Description
This Creamy Cajun Chicken and Sausage Jambalaya is a flavorful one-pot dish featuring tender chicken breast, smoky Andouille sausage, and aromatic vegetables simmered with Cajun spices, crushed tomatoes, and rice. Perfectly seasoned and easy to prepare in just 40 minutes, this hearty meal delivers a delicious taste of classic Southern cuisine.
Ingredients
Scale
Meats
- 1½ pounds boneless skinless chicken breast, cut into bite-size pieces
- 1 pound Andouille sausage, sliced into rounds
Vegetables & Aromatics
- ½ onion, diced
- 2 ribs celery, diced
- 2 bell peppers (any color), diced
- 2 cloves garlic, minced
Pantry Items
- 2 tablespoons Cajun seasoning (divided)
- 3 tablespoons olive oil (divided)
- 14.5 ounces crushed tomatoes (1 can)
- 1 teaspoon dried oregano
- 2 cups chicken broth
- 1 cup white rice
Instructions
- Season Chicken: Season the bite-sized chicken pieces with 1 tablespoon of Cajun seasoning to coat them evenly and infuse a spicy and flavorful base.
- Brown Chicken: Heat 2 tablespoons of olive oil in a heavy pot over medium-high heat. Add the seasoned chicken pieces and brown them until cooked on the outside, about 5-7 minutes. Remove the chicken from the pot and set aside.
- Cook Sausage: In the same pot, add the sliced Andouille sausage and cook until lightly crisped, which helps develop a smoky, rich flavor, approximately 4-5 minutes. Remove and set aside with the chicken if needed.
- Sauté Vegetables: Add the remaining 1 tablespoon of olive oil to the pot. Sauté the diced onion, celery, and bell peppers until they become soft and fragrant, about 5 minutes, stirring occasionally to prevent burning.
- Add Garlic and Spices: Stir in the minced garlic, remaining 1 tablespoon of Cajun seasoning, and dried oregano. Cook for 1 minute to allow the aromas of the herbs and spices to be released fully.
- Add Liquids and Rice: Pour in the crushed tomatoes, chicken broth, and white rice. Stir well to combine all ingredients evenly, ensuring the rice is submerged in the liquid.
- Combine Meats: Return the browned chicken pieces and cooked sausage to the pot, distributing them evenly within the mixture to incorporate all flavors.

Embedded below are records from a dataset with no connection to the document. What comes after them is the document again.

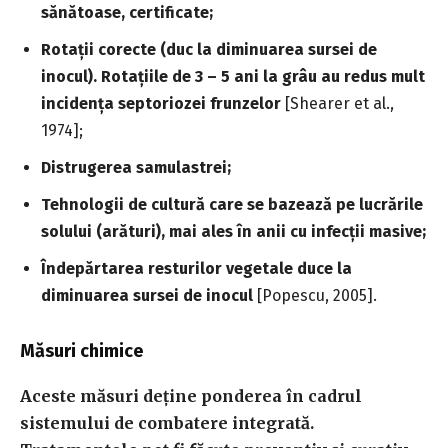
sănătoase, certificate;
Rotații corecte (duc la diminuarea sursei de
inocul). Rotațiile de 3 – 5 ani la grâu au redus mult
incidența septoriozei frunzelor
[Shearer et al.,
1974];
Distrugerea samulastrei;
Tehnologii de cultură care se bazează pe lucrările
solului (arături), mai ales în anii cu infecții masive;
Îndepărtarea resturilor vegetale duce la
diminuarea sursei de inocul
[Popescu, 2005].
Măsuri chimice
Aceste măsuri deține ponderea în cadrul
sistemului de combatere integrată.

- Simmer and Cook: Bring the mixture to a boil, then reduce the heat to low. Cover the pot and let simmer gently for 25 minutes, or until the rice is tender and has absorbed the flavorful broth, stirring occasionally to prevent sticking.
Notes
- Use Andouille sausage for authentic smoky flavor; alternatively, smoked sausage can be used.
- Adjust Cajun seasoning according to your preferred spice level.
- For a creamier texture, stir in a splash of cream or half-and-half before serving.
- Leftovers store well in an airtight container in the refrigerator for up to 3 days.
- To reheat, warm gently on the stovetop with a splash of broth to prevent drying out.